10012022-ConfPresse_NonAmazon-12

Dans le plus grand secret, une habitude récurrente…

L’arrivée d’Amazon Logistics à Longvic (8, rue du 19 mars 1962) n’a été officialisée par communiqué de presse que le 3 novembre 2021 alors que l’autorisation de s’implanter avait déjà été délivrée depuis le mois d’avril 2021. Comme la marque au sourire narquois en a l’habitude, elle a fait appel à une société-écran, la SOREMI Longvic, pour acquérir et réhabiliter le site d’exploitation choisi, une friche industrielle qui abritait jusqu’en 2019 une usine de fabrication de mâts d’éolienne nommée Francéole. Lorsque cette dernière a été placée en liquidation judiciaire, à cause de la perte d’un gros client qui représentait environ 60% de son chiffre d’affaires annuel, aucun plan de reprise ni accompagnement des pouvoirs publics ont été mis en œuvre, laissant sur le carreau 61 salariés. Le terrain alors laissé à l’abandon par le propriétaire (un fonds d’investissement néerlandais) et par les collectivités locales représentait, de ce fait, une opportunité pour la multinationale de e-commerce et de livraisons Amazon, qui étend de plus en plus son emprise sur le territoire national et européen. Il ne lui a pas fallu déployer beaucoup d’arguments auprès des élus de la métropole dijonnaise qui lui ont déroulé le tapis rouge : la promesse de 50 CDI et environ 200 emplois supplémentaires chez des partenaires logistiques (lesquels ? comment ? qu’importent les précisions ?) et la garantie (promis, juré) de payer les taxes liées à leur activité locale (autrement dit, l’évasion fiscale a encore de beaux jours devant elle !), comme en témoigne cet entretien accordé par le maire François Rebsamen à ses administré·e·s par le truchement d’un Facebook Live, le 15 décembre 2021.

Nos objectifs

Contre cette machine de guerre que constituent le service de communication d’Amazon France, extrêmement bien rodée pour déployer ses éléments de langage promotionnels et ses contre-feux face à toute attaque légitime, et certains soutiens de poids parmi les hommes et femmes politiques ou médiatiques de notre région, nous avons dû nous adapter en rassemblant de nombreuses forces d’opposition engagées au niveau local (avec l’appui de nos fédérations nationales respectives).

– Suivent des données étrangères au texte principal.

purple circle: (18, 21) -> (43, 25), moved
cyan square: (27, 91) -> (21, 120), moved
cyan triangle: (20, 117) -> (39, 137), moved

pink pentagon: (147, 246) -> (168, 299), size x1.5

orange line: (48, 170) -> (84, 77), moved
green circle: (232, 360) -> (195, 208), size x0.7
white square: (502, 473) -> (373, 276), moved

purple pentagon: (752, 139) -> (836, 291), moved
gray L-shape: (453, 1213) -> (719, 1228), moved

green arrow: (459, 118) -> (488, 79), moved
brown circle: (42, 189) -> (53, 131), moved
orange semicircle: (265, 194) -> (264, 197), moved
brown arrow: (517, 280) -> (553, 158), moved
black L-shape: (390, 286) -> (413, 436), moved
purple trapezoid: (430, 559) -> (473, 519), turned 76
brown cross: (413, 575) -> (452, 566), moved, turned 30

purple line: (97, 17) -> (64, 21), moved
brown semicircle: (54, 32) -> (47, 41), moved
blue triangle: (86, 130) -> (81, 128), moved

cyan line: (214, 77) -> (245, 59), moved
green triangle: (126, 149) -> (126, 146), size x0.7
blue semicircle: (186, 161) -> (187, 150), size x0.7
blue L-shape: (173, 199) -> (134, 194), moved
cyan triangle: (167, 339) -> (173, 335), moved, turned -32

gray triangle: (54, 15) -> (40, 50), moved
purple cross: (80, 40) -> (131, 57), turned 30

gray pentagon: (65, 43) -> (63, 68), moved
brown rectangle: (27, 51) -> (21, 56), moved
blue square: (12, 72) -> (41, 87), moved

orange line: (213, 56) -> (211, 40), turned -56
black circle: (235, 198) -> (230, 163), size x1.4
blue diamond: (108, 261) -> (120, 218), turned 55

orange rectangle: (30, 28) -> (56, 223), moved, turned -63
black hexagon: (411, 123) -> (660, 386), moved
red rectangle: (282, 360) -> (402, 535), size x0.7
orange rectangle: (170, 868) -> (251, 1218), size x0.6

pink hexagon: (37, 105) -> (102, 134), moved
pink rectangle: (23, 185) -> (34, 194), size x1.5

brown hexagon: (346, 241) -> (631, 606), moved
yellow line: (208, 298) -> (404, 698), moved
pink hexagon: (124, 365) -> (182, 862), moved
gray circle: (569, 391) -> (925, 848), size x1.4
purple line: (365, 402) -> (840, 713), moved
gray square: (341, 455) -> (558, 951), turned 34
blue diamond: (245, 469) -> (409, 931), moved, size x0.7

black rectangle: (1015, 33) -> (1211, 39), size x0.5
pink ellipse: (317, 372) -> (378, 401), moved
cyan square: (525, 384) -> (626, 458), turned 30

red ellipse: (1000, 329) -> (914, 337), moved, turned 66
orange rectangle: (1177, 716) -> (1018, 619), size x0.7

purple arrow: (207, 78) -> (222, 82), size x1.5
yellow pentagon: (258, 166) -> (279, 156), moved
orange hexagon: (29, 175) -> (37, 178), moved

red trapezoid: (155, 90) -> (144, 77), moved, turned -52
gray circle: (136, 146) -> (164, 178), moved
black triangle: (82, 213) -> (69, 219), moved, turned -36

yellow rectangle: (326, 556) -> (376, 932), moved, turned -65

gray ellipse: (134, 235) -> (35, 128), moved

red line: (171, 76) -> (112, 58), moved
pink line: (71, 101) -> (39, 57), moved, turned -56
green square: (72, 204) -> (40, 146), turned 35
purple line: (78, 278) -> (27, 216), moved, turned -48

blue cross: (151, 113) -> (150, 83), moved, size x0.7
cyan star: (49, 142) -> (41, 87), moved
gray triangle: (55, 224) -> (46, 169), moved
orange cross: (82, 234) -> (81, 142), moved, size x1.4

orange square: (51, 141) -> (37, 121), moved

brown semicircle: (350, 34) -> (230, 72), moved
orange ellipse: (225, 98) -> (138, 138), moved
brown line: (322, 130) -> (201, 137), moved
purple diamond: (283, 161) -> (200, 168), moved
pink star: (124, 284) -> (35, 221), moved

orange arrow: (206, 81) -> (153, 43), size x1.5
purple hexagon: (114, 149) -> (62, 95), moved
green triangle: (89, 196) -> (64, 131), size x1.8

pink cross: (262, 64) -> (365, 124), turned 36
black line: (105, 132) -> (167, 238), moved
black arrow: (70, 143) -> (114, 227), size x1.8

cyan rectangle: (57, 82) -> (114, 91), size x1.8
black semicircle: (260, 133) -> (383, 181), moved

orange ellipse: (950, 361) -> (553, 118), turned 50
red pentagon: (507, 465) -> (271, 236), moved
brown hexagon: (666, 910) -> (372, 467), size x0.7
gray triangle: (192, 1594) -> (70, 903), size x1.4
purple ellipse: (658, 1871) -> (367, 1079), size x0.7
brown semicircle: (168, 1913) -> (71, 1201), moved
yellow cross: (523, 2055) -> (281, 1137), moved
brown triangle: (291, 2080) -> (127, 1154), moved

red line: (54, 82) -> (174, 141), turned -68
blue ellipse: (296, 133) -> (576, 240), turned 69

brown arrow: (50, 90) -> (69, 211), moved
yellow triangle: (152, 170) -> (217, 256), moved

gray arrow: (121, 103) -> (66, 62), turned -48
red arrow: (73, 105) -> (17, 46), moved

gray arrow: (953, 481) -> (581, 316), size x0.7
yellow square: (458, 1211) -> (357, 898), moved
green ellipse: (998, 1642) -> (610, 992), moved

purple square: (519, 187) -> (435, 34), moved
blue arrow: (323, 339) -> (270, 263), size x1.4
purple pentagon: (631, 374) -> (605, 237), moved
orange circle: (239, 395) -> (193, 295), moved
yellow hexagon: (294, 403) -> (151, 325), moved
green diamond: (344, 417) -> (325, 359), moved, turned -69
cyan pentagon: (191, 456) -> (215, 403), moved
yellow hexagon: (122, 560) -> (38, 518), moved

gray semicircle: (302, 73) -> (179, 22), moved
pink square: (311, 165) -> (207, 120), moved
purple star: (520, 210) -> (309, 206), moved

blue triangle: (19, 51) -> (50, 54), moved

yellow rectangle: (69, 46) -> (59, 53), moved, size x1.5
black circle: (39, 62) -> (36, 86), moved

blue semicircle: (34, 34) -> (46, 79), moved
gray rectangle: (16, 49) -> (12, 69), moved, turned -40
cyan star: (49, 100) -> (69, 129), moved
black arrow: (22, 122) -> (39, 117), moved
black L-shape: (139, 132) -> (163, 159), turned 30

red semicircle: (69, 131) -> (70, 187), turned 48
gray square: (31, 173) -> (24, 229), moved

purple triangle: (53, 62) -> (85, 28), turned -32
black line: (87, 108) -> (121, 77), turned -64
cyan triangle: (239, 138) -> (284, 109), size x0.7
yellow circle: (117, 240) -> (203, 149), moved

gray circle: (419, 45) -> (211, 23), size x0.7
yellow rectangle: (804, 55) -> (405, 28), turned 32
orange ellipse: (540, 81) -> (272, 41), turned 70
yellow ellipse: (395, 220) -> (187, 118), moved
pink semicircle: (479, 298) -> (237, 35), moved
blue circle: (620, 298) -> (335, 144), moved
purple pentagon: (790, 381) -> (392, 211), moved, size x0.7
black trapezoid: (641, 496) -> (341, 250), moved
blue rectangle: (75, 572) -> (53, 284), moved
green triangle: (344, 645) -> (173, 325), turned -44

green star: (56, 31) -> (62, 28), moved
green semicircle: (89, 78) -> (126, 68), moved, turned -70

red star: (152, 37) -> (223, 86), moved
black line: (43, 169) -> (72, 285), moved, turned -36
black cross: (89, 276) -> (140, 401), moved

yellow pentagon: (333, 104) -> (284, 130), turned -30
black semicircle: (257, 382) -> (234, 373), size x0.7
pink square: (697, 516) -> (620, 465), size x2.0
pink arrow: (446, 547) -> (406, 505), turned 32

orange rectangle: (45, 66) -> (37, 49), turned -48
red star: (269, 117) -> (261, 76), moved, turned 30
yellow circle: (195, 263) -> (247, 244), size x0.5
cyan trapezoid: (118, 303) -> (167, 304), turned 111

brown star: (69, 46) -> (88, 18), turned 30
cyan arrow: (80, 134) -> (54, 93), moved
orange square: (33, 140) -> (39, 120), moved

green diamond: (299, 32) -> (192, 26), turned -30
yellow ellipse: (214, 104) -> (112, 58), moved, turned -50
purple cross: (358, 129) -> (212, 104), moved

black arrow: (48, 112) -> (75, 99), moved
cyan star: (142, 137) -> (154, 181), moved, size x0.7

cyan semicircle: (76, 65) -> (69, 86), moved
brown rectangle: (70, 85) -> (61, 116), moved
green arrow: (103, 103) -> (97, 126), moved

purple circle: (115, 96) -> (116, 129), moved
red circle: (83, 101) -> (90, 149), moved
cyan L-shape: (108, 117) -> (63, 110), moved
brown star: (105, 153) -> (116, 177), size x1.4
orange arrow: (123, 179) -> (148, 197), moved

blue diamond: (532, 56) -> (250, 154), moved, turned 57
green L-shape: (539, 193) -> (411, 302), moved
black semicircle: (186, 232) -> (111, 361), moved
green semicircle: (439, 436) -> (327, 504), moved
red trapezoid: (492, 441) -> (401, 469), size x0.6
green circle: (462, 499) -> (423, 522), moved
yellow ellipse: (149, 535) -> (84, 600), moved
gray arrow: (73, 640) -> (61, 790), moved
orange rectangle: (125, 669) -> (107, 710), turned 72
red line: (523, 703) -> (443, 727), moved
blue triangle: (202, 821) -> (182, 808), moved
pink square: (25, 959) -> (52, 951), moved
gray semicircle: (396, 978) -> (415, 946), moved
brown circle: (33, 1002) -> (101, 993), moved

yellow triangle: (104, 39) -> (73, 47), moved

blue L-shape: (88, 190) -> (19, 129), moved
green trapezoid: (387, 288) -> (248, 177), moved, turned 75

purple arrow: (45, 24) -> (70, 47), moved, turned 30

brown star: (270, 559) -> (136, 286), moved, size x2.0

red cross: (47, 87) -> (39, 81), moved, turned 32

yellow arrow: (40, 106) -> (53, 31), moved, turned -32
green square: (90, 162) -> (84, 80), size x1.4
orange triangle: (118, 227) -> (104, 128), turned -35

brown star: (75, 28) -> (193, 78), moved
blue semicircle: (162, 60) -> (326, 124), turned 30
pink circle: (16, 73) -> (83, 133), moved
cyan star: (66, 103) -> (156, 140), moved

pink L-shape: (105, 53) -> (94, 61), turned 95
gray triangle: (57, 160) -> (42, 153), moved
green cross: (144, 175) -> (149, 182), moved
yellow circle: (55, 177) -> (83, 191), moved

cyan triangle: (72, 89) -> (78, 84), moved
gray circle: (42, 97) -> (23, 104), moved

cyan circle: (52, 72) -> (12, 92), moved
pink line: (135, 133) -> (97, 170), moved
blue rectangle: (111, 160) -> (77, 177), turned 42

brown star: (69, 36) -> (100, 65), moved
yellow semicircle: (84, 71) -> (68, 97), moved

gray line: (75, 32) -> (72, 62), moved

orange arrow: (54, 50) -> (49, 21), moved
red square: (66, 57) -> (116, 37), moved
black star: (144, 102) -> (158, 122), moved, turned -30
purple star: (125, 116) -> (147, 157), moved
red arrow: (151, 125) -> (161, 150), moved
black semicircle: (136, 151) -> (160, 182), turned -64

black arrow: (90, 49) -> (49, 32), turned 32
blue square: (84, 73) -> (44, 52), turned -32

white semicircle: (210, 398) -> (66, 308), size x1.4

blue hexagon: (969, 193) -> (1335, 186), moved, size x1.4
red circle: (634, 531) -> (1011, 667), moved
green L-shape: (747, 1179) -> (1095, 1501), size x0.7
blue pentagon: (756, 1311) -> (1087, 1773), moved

  1. Premier constat collectif : aucun recours administratif ou juridique n’est désormais possible contre l’implantation d’Amazon sur le site industriel défini précédemment. Qu’à cela ne tienne, en formant un groupe Plus Jamais Ça ! avec ATTAC 21, Oxfam Dijon, Greenpeace Dijon, les Ami-es des Jardins de l’Engrenage, Solidaires 21, l’UD-CGT 21, l’Assemblée Populaire, Nature & Progrès Bourgogne, la CNT 21, Extinction Rebellion Dijon, la LDH Dijon, la FSU 21, Vigilance OGM 21, et bien d’autres associations et citoyen·ne·s concerné·e·s, Amazon et ses complices politico-économiques auront bien du mal à développer une activité pérenne dans le secteur et seront constamment dans nos radars…
  2. Deuxième constat collectif : cette multinationale est loin d’être la seule entreprise peu vertueuse qui aggrave les dérives du système capitaliste actuelles, mais elle cristallise justement tous les griefs énoncés depuis des années, tant dans les domaines du commerce mondial, de l’emploi, de la consommation de masse et de la surproduction que dans les domaines de l’environnement, de l’urgence climatique, des inégalités sociales, de l’évasion fiscale, des énergies, des dangers du numérique, etc. Raison de plus pour relancer tous ensemble les propositions du plan de rupture Plus Jamais Ça ! en les adaptant aux solutions disponibles ou à mettre en place sur notre territoire.
  3. Enfin, troisième constat collectif : à quoi bon lutter contre le déploiement des géants du e-commerce si les consommateurs continuent à utiliser leurs plateformes sans se poser de questions ? C’est donc un objectif supplémentaire de notre collectif nouvellement formé qui apparait là : informer nos concitoyen·ne·s, éduquer les partenaires politico-économiques, proposer des alternatives concrètes pour se passer de ces places de marché virtuelles aux dégâts bien trop réels, notamment grâce à une plateforme vertueuse des acteurs et actrices locaux·ales écoresponsables et des ateliers d’échanges et de débats au sein d’une université populaire, par exemples.